** PROBLEM TO SOLVE **
Render the data below as a numbered list, omitting blank lines. Begin at the line that contains "Document page, 1654x931 pixels." and stop after the final line of the data.

** INPUT RECORDS **
============================================================

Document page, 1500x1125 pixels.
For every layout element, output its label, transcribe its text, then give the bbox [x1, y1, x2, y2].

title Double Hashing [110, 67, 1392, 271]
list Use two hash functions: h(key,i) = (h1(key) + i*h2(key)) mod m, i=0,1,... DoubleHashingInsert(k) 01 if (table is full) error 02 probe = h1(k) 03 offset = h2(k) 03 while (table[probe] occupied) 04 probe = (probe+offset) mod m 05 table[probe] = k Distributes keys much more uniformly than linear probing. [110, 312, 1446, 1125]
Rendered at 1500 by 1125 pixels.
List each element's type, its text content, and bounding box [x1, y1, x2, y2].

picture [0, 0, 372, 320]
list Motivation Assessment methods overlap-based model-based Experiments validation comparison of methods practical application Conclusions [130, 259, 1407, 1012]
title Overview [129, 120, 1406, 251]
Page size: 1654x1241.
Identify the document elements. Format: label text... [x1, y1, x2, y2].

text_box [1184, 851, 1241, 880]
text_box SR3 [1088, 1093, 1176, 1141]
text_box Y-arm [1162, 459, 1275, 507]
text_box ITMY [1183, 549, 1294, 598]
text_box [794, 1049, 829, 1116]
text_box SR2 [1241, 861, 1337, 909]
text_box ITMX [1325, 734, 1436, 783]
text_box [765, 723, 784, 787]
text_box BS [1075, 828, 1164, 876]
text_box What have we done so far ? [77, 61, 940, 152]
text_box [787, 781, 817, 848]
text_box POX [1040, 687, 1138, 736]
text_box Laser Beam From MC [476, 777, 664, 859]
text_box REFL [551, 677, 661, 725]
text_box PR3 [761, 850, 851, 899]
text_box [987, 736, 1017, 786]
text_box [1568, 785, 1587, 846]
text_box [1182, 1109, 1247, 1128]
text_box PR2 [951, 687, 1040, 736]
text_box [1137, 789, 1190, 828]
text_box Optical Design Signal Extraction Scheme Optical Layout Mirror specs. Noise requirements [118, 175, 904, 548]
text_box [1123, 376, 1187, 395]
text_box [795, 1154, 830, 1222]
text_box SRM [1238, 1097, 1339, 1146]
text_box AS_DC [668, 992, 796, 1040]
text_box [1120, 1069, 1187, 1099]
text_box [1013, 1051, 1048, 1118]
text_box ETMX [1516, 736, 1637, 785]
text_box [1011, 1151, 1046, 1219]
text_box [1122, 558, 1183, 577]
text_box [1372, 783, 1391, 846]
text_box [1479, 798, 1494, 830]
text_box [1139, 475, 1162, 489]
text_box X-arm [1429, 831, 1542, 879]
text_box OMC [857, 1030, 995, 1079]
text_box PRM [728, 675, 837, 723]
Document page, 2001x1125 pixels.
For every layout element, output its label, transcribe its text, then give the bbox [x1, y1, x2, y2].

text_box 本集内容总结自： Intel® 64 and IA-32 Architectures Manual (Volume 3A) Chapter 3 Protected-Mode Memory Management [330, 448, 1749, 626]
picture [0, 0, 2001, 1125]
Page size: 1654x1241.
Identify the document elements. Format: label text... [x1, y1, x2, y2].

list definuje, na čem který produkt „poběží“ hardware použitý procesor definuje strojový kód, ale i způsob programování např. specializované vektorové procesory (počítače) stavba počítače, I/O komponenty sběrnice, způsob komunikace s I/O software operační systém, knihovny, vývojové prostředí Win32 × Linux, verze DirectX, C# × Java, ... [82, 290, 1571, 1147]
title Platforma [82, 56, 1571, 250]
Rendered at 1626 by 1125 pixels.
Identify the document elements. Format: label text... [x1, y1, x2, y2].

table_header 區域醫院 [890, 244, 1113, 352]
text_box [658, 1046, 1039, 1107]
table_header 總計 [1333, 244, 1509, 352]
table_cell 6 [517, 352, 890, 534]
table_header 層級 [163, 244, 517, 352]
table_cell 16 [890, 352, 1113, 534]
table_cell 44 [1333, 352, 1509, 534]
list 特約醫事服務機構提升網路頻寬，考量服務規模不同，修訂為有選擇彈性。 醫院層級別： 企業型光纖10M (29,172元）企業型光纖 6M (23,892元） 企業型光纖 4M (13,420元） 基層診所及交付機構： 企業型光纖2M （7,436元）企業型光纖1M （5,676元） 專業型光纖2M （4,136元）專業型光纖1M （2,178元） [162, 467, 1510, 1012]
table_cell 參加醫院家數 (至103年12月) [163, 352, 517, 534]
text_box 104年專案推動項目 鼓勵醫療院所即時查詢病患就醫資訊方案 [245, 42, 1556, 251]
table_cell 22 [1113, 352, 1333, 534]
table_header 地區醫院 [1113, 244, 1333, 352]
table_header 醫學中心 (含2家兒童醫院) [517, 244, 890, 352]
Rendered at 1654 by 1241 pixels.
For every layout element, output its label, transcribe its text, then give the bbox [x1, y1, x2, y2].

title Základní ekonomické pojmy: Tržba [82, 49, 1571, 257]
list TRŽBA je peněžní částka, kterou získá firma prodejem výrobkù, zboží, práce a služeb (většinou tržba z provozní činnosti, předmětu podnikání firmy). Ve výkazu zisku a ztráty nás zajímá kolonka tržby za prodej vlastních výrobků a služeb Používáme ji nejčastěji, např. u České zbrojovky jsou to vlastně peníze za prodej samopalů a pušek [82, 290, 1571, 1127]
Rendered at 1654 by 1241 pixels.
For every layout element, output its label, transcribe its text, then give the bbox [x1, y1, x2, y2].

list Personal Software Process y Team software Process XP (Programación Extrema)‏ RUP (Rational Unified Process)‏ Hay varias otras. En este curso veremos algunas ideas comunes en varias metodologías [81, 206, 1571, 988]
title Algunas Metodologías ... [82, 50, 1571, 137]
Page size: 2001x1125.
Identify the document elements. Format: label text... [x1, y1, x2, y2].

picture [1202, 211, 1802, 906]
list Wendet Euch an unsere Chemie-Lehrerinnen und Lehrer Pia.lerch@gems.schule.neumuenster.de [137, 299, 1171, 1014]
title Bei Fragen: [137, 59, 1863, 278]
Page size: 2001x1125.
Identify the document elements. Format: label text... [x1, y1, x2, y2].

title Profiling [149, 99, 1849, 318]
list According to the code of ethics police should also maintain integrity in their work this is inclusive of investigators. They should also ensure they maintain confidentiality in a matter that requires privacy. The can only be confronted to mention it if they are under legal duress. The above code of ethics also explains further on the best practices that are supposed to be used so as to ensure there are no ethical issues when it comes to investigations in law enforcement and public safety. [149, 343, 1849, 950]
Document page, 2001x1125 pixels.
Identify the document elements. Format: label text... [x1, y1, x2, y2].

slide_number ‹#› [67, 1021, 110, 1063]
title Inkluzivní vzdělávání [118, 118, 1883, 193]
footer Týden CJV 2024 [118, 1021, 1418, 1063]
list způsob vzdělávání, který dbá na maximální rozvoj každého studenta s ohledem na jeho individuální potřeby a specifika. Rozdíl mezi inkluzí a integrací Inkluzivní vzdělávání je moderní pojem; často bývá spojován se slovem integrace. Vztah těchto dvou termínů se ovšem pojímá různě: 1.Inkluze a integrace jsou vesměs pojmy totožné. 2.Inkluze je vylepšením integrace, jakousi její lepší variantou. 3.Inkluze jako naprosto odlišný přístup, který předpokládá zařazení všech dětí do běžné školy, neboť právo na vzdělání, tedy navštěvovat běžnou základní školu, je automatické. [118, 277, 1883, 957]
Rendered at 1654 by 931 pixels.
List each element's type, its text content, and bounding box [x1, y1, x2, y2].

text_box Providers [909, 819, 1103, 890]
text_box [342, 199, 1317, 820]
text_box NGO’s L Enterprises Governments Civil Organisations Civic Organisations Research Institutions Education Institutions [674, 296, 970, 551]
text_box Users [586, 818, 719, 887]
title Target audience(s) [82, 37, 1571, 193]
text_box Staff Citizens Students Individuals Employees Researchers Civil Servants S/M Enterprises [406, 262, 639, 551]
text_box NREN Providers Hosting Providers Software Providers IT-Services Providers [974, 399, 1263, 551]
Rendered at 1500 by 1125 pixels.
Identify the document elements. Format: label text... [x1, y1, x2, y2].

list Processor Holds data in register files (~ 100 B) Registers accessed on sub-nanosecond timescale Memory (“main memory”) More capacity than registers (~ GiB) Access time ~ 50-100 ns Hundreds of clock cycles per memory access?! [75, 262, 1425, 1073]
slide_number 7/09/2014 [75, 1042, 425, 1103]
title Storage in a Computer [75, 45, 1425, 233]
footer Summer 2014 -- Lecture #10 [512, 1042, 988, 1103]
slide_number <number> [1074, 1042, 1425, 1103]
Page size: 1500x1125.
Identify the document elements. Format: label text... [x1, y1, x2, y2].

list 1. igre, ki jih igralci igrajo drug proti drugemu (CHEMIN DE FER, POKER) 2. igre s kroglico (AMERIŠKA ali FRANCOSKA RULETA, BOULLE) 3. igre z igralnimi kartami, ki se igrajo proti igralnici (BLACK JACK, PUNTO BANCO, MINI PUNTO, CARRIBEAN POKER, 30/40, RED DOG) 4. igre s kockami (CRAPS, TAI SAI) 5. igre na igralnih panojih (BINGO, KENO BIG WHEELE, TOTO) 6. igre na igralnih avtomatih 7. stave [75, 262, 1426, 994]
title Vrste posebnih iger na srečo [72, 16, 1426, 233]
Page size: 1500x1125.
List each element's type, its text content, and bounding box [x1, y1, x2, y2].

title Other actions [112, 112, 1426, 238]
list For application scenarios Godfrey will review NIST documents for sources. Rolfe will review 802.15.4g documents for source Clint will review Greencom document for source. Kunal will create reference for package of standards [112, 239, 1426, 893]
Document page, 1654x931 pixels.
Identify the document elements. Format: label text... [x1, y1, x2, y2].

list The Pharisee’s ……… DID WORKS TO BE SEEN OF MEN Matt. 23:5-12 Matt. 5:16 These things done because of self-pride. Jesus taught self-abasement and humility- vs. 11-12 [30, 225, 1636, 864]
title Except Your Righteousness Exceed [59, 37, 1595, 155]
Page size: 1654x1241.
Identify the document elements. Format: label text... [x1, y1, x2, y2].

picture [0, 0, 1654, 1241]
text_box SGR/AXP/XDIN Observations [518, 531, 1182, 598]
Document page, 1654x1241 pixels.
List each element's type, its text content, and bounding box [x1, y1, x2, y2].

============================================================

** COMPLETED TASK **
1. Document page, 1654x931 pixels.
2. Identify the document elements. Format: label text... [x1, y1, x2, y2].
3. list The Pharisee’s ……… DID WORKS TO BE SEEN OF MEN Matt. 23:5-12 Matt. 5:16 These things done because of self-pride. Jesus taught self-abasement and humility- vs. 11-12 [30, 225, 1636, 864]
4. title Except Your Righteousness Exceed [59, 37, 1595, 155]
5. Page size: 1654x1241.
6. Identify the document elements. Format: label text... [x1, y1, x2, y2].
7. picture [0, 0, 1654, 1241]
8. text_box SGR/AXP/XDIN Observations [518, 531, 1182, 598]
9. Document page, 1654x1241 pixels.
10. List each element's type, its text content, and bounding box [x1, y1, x2, y2].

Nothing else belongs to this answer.